We walked back to the trailer, Annie by my side, Riggins leading the way. He strategically spit as we walked, and pointed out different markers that signified boundaries of his land.

“I guess you getting ready for training camp,” Riggins said, his eyes wide.

“Jimmy, I haven’t played for ten years.”

“Really?” he asked, squinting into the sun.

“No lie.”

“Been chopping a lot of wood,” he said. “I’m gonna call the suits tomorrow. Tell them I’ll take a little less for this season.”

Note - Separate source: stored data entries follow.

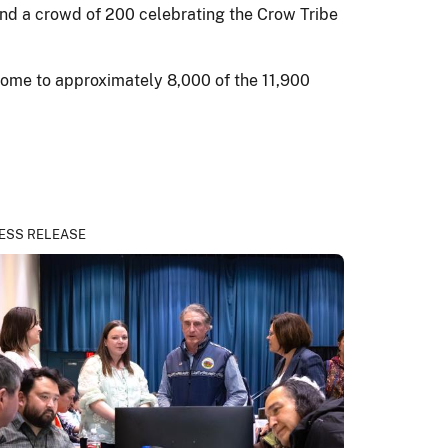
nd a crowd of 200 celebrating the Crow Tribe
 home to approximately 8,000 of the 11,900
ESS RELEASE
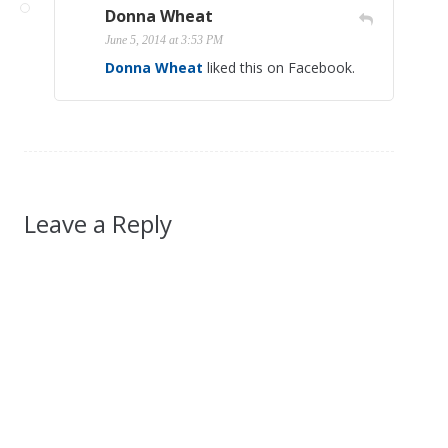
Donna Wheat
June 5, 2014 at 3:53 PM
Donna Wheat
liked this on Facebook.
Leave a Reply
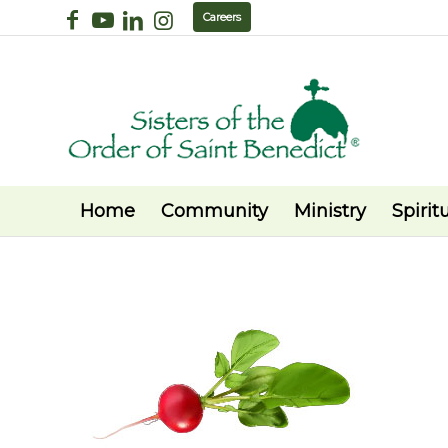
Careers
Home
Community
Ministry
Spiritu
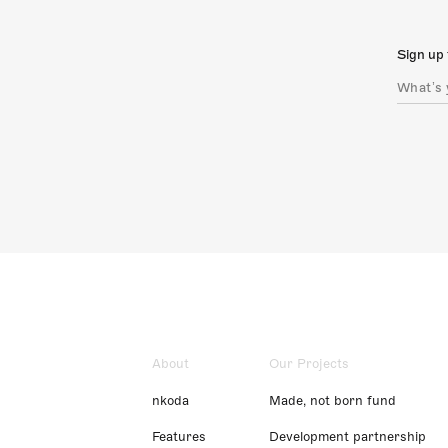
Sign up 
About
Our Projects
nkoda
Made, not born fund
Features
Development partnership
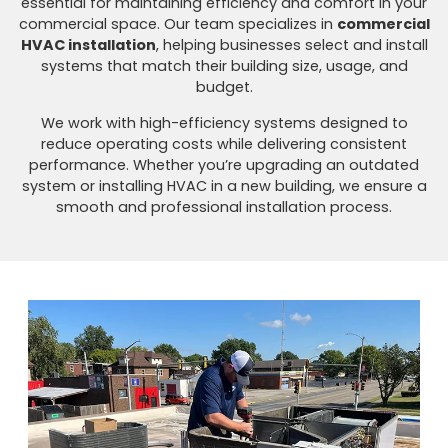
essential for maintaining efficiency and comfort in your
commercial space. Our team specializes in
commercial
HVAC installation
, helping businesses select and install
systems that match their building size, usage, and
budget.
We work with high-efficiency systems designed to
reduce operating costs while delivering consistent
performance. Whether you’re upgrading an outdated
system or installing HVAC in a new building, we ensure a
smooth and professional installation process.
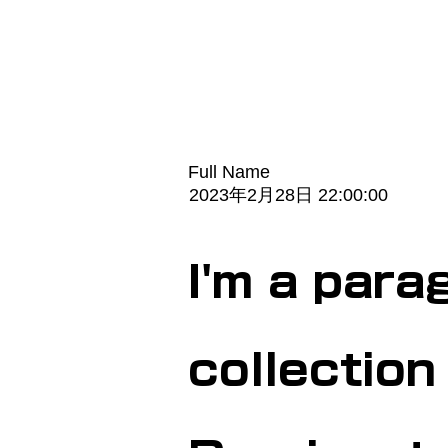
Full Name
2023年2月28日 22:00:00
I'm a para
collection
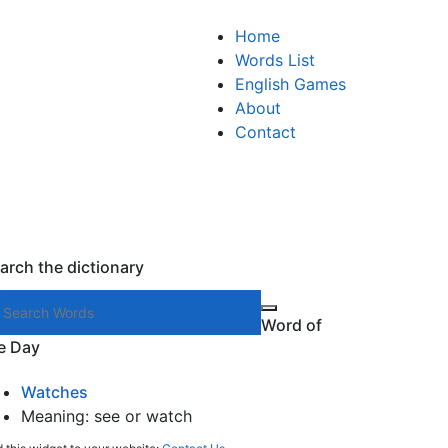
Home
Words List
English Games
About
Contact
arch the dictionary
Search words
Word of
e Day
Watches
Meaning: see or watch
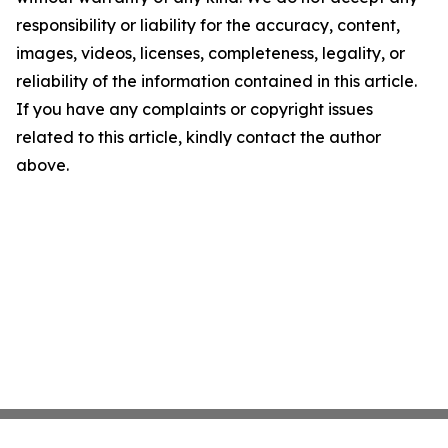
responsibility or liability for the accuracy, content,
images, videos, licenses, completeness, legality, or
reliability of the information contained in this article.
If you have any complaints or copyright issues
related to this article, kindly contact the author
above.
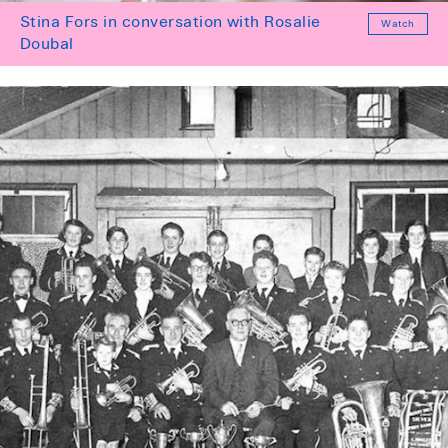
Stina Fors in conversation with Rosalie
Watch
Doubal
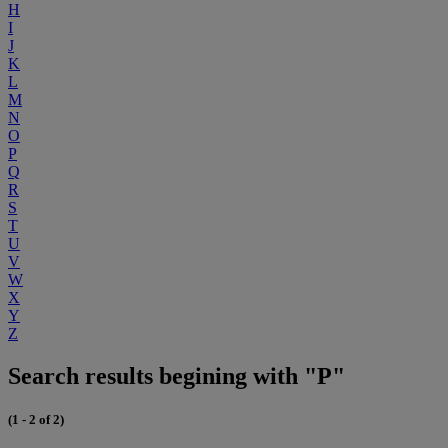
H
I
J
K
L
M
N
O
P
Q
R
S
T
U
V
W
X
Y
Z
Search results begining with "P"
(1 - 2 of 2)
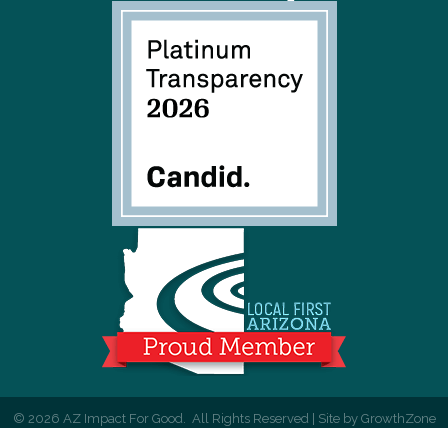
©
2026
AZ Impact For Good.
All Rights Reserved | Site by
GrowthZone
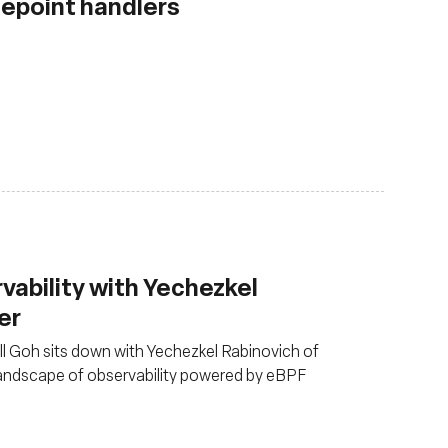
cepoint handlers
rvability with Yechezkel
er
ull Goh sits down with Yechezkel Rabinovich of
landscape of observability powered by eBPF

“See you out there, brother.”

From my rearview mirror, I watched Jimmy wave from the middle of his long dirt road. I noticed a wall he’d made from small logs that seemed to go on forever. Before I turned a corner, I saw him grab his ax and start on another tall pine.

 

54

 

SUMMER HEAT BAKED oil puddles in the eight-story garage where I sat on the hood of Trey’s new silver BMW with a rusty crowbar in my hand. I’d taken Annie back to the warehouse and spent my last hour counting people walking off the elevator, checking out trucks in the garage, and noticing all the oil spots that reminded me of presidents’ heads. I thought about Maggie and her farm, Polk Salad Annie taking a crap on my sofa yesterday, and ALIAS stealing from JoJo. I tried to remember what JoJo had told me about the liquor-license changeover and a bouncer he knew we could trust.